Кто-то выдумал, что «поэт в России больше, чем поэт». Вот и повторяют все раздутое клише, внимания вовсе не прилагая к тому, что до девятнадцатого века, до Пушкина, художественная литература вовсе не была в ходу. А как появились поэты нового типа, то опричь своих любовных переживаний и недовольства миром мало о чем пеклись. Если и выявлялась у них гражданская позиция, то зачастую пагубная – «в белом венчике из роз впереди Иисус Христос…» Революцию большевиков, как помнится, поддержали не только Маяковский с Демьяном Бедным, но и Блок, Брюсов и Есенин.

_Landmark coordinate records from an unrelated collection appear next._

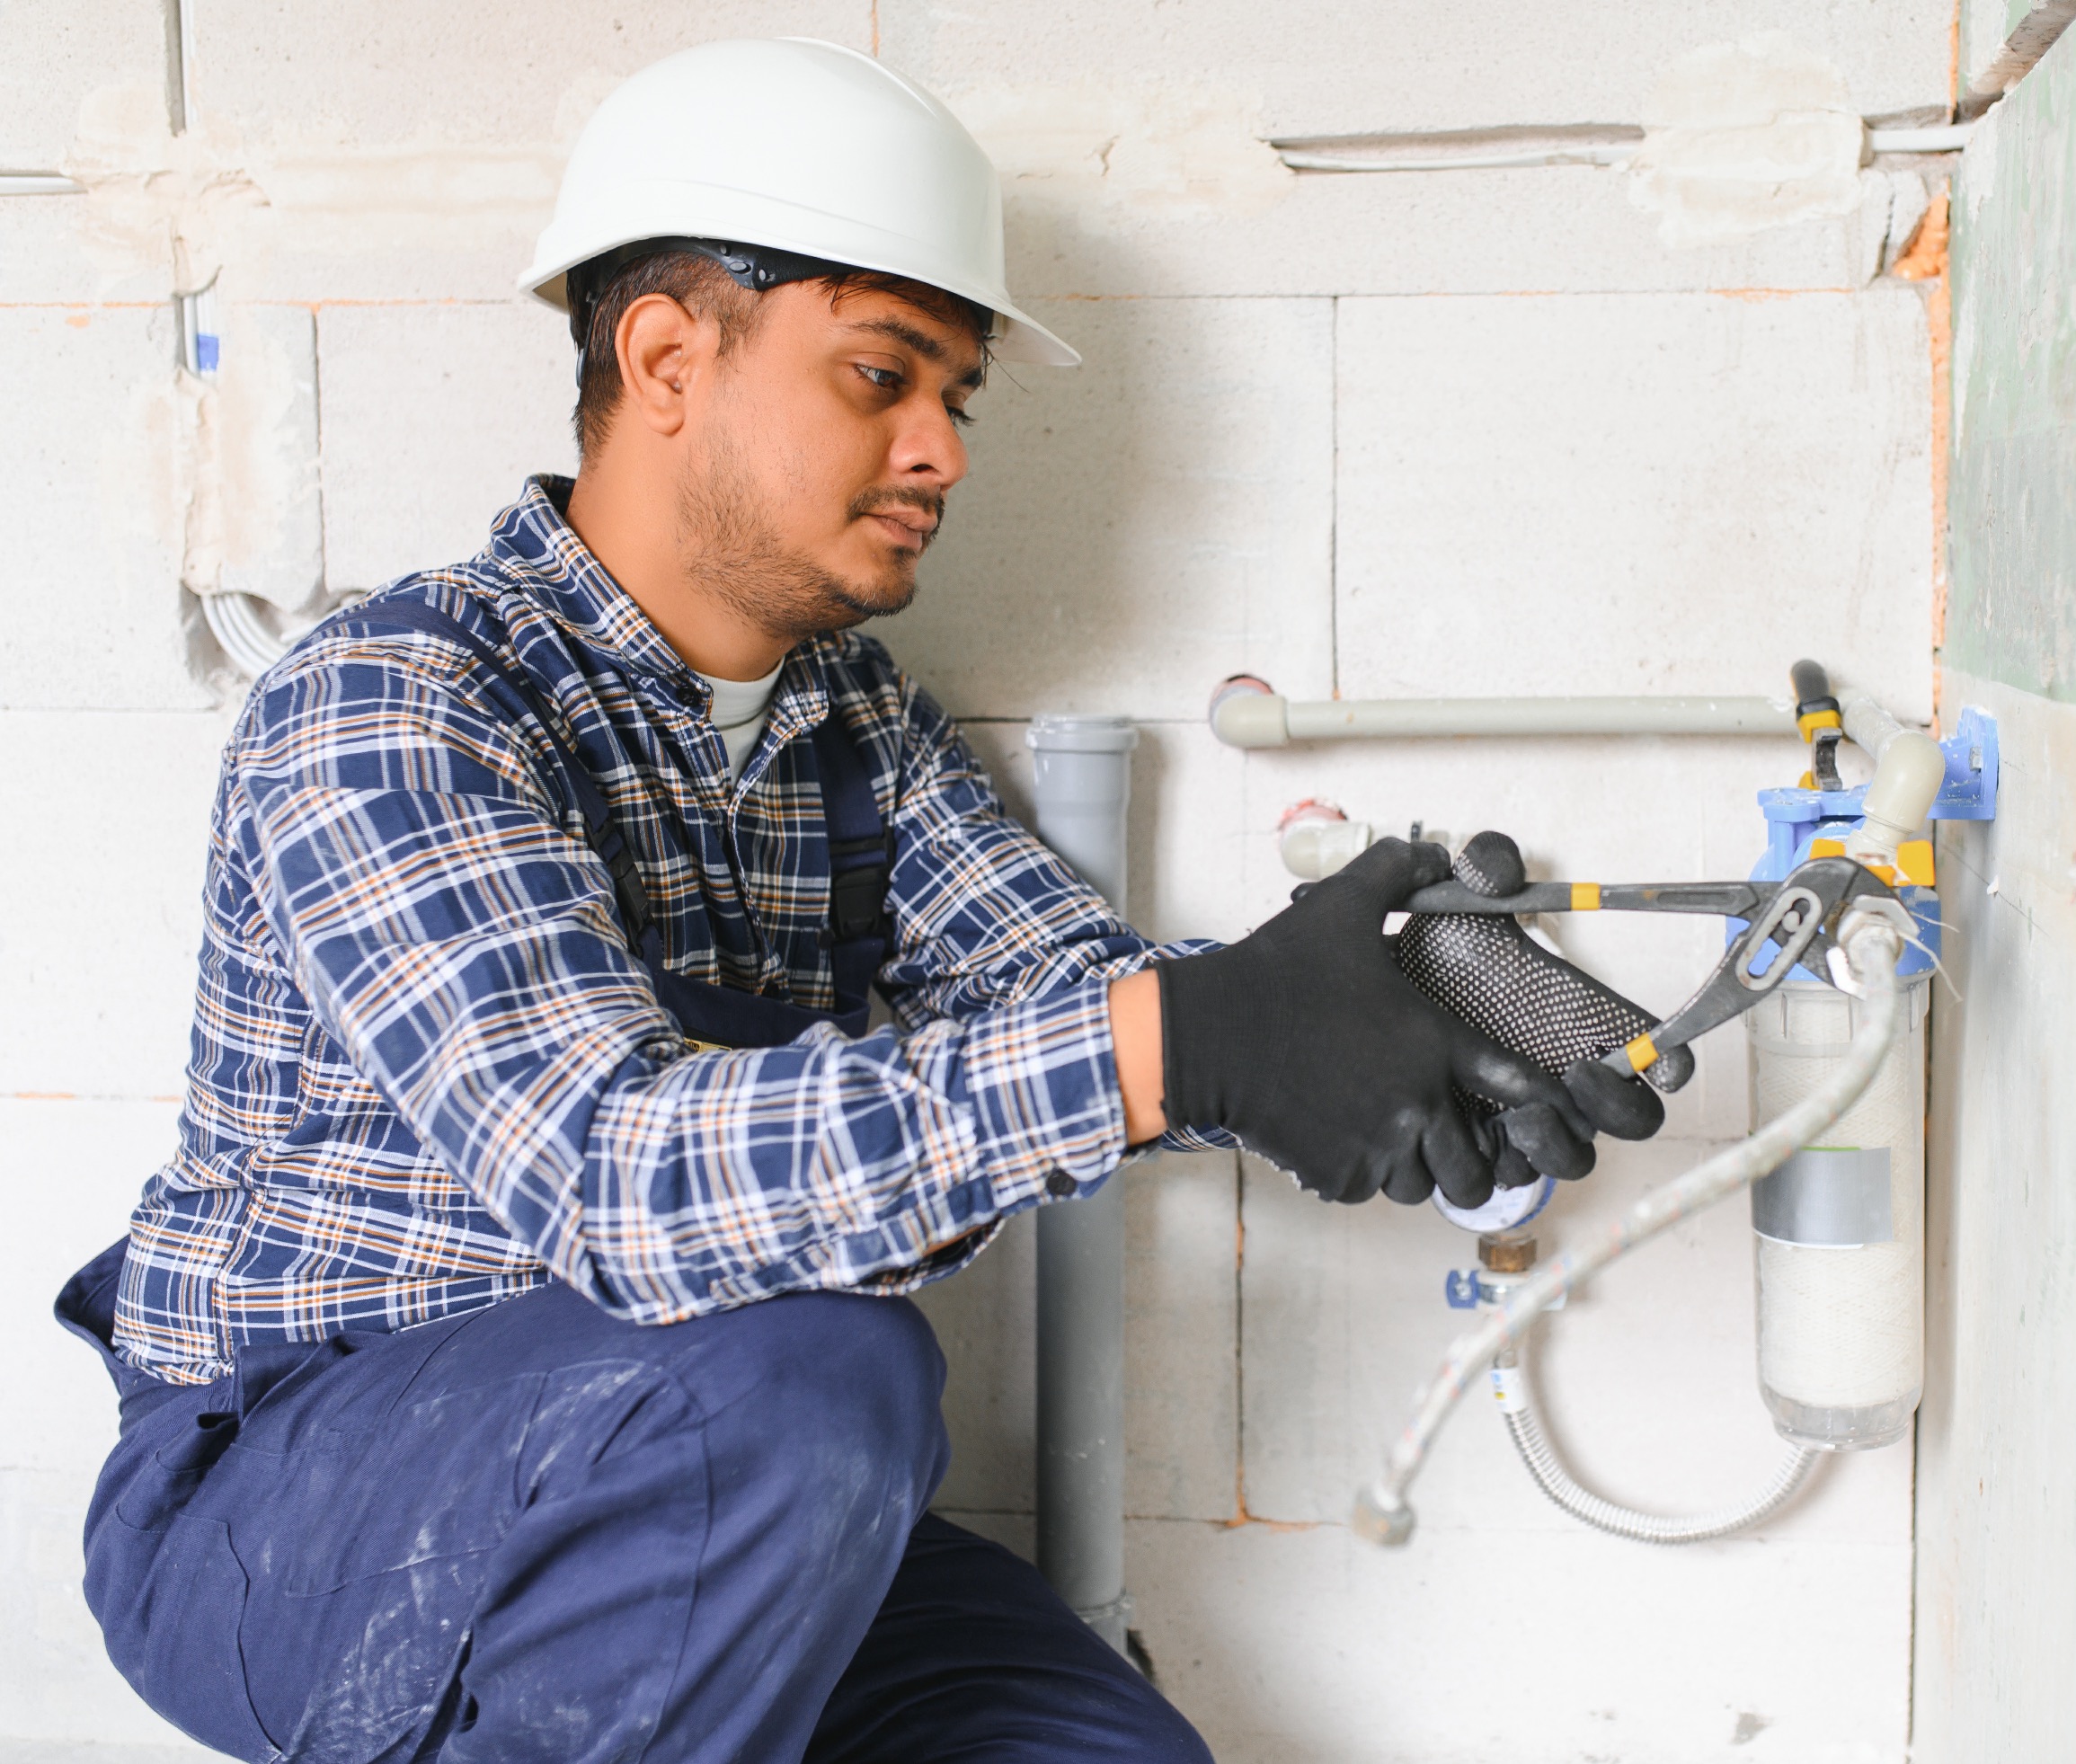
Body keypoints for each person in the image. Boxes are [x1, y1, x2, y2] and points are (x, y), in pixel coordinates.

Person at [55, 37, 1665, 1762]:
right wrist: (1187, 1044)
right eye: (882, 377)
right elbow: (619, 1180)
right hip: (307, 1492)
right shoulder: (395, 703)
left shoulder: (852, 725)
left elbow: (1085, 1001)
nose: (942, 451)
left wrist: (1392, 1003)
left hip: (710, 1472)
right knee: (822, 1374)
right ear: (666, 356)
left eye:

Солженицын прощает Есенину «солнце-Ленина», но, как подошли к Бродскому, слышится голос прокурора: «Что до общественных взглядов, Бродский выражал их лишь временами, местами. Будучи в СССР, он не высказал ни одного весомого политического суждения, а лишь: «Я не занят, в общем, чужим блаженством». Его выступления могла бы призывно потребовать еврейская тема, столь напряжённая в те годы в СССР? Но и этого не произошло. Было, ещё в юности, «Еврейское кладбище около Ленинграда», позже «Исаак и Авраам» – но это уже на высоте общечеловеческой. Да ещё главка из «Литовского дивертисмента» – и всё. Еврейской теме Бродский уделил, кажется, меньше внимания, чем античной, английской или итальянской».